I am currently trying to speedrun my linear analysis course, I have been doing pretty well so far, but hit a wall when the lectures started hitting on SVD and under/overdetermined systems of equations. The set-up is as follows:
Suppose you have an equation of type: $ A\vec{x} = \vec{b} $, where A $ \in \mathbb{R}^{m \times n} $, generally a non-square matrix. For the case that this system is underdetermined, we are trying to find a solution $\vec{x} = \vec{x}_p + Ker(A) $, where $\vec{x}_p$ would generaly be any particular solution, whose "tip" sits at the null space of the matrix, shifted from the origin. In our case, we are trying to at least find the solution with the smallest possible norm, which would be the one perpendicular to the null space, i.e., lying in the row space, or in other words $ \vec{x} = A^T\vec{z} $ for some $\vec{z}$.

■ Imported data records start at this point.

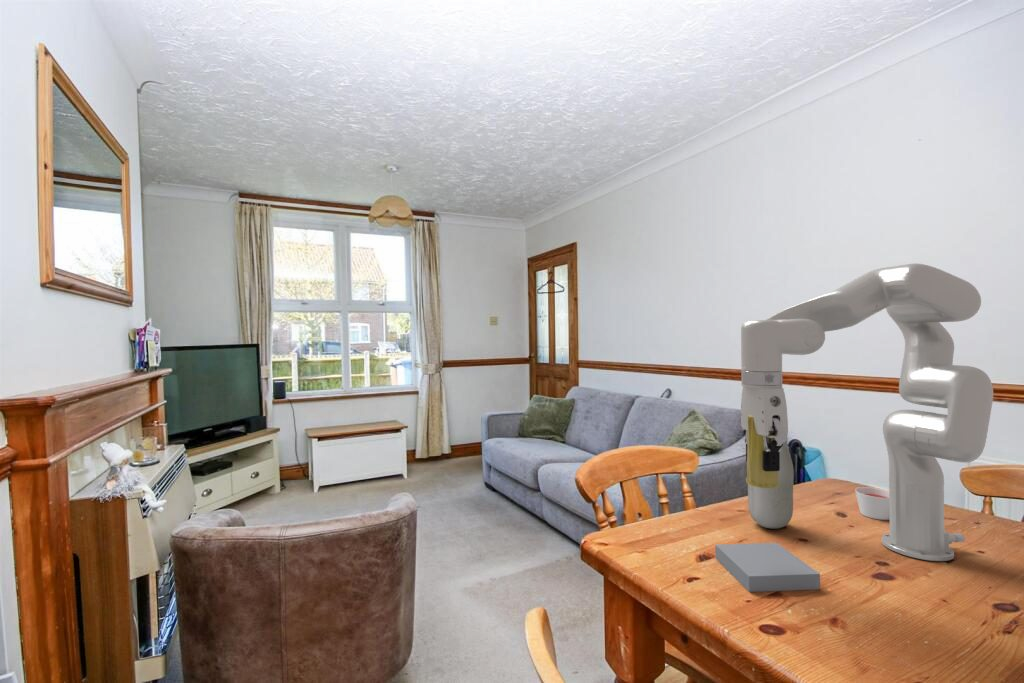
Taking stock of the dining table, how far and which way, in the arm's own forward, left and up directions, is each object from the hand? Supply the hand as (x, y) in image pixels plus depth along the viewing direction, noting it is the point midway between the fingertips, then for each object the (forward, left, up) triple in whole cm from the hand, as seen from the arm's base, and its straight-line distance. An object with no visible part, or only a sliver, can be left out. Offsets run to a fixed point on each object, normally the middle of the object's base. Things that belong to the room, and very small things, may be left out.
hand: (762, 465), depth 98 cm
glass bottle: (-15, -23, -23) cm, 36 cm away
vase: (0, 0, -4) cm, 4 cm away
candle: (-47, -28, -23) cm, 59 cm away
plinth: (0, 0, -22) cm, 22 cm away
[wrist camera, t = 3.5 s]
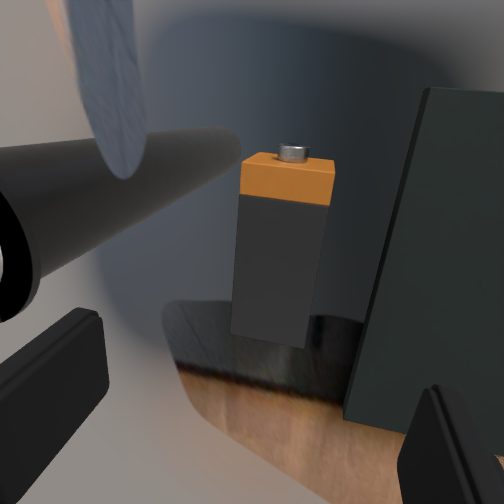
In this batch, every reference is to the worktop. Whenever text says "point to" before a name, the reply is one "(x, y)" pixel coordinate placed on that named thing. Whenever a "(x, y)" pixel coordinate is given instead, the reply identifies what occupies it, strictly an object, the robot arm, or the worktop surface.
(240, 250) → the battery
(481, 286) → the mat
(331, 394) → the worktop surface
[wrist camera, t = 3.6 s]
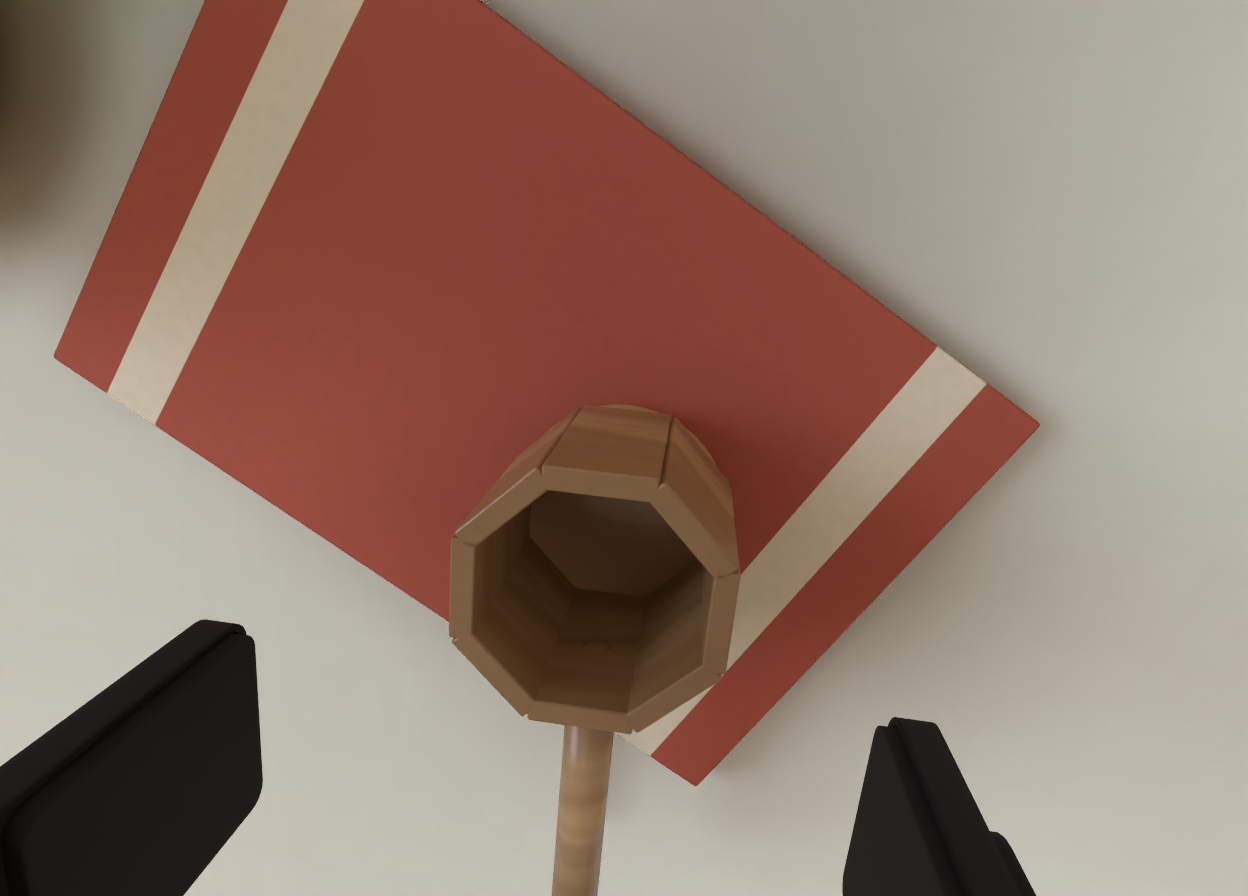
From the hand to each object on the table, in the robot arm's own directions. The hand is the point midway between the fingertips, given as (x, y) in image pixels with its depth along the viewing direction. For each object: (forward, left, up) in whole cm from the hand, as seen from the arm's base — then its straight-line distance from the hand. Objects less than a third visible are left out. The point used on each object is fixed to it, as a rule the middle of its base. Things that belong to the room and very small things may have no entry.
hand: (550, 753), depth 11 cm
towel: (-1, -4, -10) cm, 11 cm away
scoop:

Now if we expand our original equation, multiplying it from the left by $A^T$, we get:
$ A^TA\vec{x} = A^T\vec{b} $, where we would usually label $G :=A^TA$ as the Gram matrix (if the inner product of that space is indentical to the dot product, otherwise we would add the matrix representation of the inner product between $A^T$ and $A$).

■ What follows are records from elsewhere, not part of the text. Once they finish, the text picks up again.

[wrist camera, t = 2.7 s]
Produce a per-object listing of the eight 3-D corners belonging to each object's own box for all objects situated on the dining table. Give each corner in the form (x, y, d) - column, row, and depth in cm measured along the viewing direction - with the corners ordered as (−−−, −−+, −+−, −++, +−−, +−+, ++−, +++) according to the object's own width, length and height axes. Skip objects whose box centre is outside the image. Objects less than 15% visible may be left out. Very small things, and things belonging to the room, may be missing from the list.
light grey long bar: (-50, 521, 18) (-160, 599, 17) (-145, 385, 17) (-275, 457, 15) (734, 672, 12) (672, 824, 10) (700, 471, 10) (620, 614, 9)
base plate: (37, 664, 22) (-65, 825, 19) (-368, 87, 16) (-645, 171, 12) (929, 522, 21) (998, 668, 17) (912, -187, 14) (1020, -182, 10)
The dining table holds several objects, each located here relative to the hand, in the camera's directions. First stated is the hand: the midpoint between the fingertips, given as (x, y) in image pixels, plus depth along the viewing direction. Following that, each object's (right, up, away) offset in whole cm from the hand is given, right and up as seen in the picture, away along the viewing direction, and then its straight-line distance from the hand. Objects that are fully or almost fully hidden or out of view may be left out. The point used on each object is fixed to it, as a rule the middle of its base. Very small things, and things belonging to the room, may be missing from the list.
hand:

This is where my problem starts. The set-up further says that if the columns of the Gram matrix are linearly independent, then there exists a matrix $G^{-1}$, giving us (multiplying by the inverse from the left):
$ \vec{x} = G^{-1}A^T\vec{b} $
Using the fact, that $\vec{x} = A^T\vec{z}$, our particular solution looks like:
$\vec{x_0} = A^TG^{-1}A^T\vec{b}$
The problem is, what if the Gram matrix itself ISN'T linearly independent? What is the visual representation of that? And how do we find the "smallest" solution in that case?